Interval of convergence of power series from ratio test

[zenterix]

Homework Statement

While reading a chapter from Simmons' "Differential Equations with Applications and Historical Notes" that reviews power series, I did not really understand a paragraph that tried to explain how to obtain the radius of convergence of a power series using the ratio test.

Relevant Equations

Consider the following power series in $x$

$$\sum\limits_{n=0}^\infty a_nx^n$$

If $a_n\neq 0$ for all $n$, consider the limit

$$\lim\limits_{n\to\infty} \left | \frac{a_{n+1}x^{n+1}}{a_nx^n} \right | = \lim\limits_{n\to\infty}\left |\frac{a_{n+1}}{a_n}\right | |x|=L$$

The ratio test asserts that this series converges if $L<1$ and diverges if $L>1$.

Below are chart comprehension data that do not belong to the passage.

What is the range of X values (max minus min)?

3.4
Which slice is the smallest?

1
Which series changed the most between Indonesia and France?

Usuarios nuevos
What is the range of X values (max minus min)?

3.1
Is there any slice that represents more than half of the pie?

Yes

These considerations yield the formula

$$R=\lim\limits_{n\to\infty}\left |\frac{a_{n+1}}{a_n}\right |\tag{1}$$

if this limit exists (we put $R=\infty$ if $|a_n/a_{n+1}|\to\infty$).

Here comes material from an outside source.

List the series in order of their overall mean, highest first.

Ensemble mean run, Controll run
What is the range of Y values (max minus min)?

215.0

Regardless of whether this formula can be used or not, it is known that $R$ always exists; and if $R$ is finite and nonzero, then it determines an interval of convergence $-R<x<R$ such that inside the interval the series converges and outside the interval it diverges.

I'm a bit confused by this snippet.

Why does (1) determine the radius of convergence?

 

[zenterix]

I guess it is because of the following

$$\lim\limits_{n\to\infty}\left |\frac{a_{n+1}}{a_n}\right | |x| \tag{1}$$

$$=\frac{1}{\lim\limits_{n\to\infty} \left |\frac{a_n}{a_{n+1}}\right |} |x|\tag{2}$$

$$=\frac{|x|}{R}\tag{3}$$

Then, for $-R<x<R$ we see that the expression in (3) is less than 1 and so the power series converges.

 

[PeroK]

I guess you've answered your own question.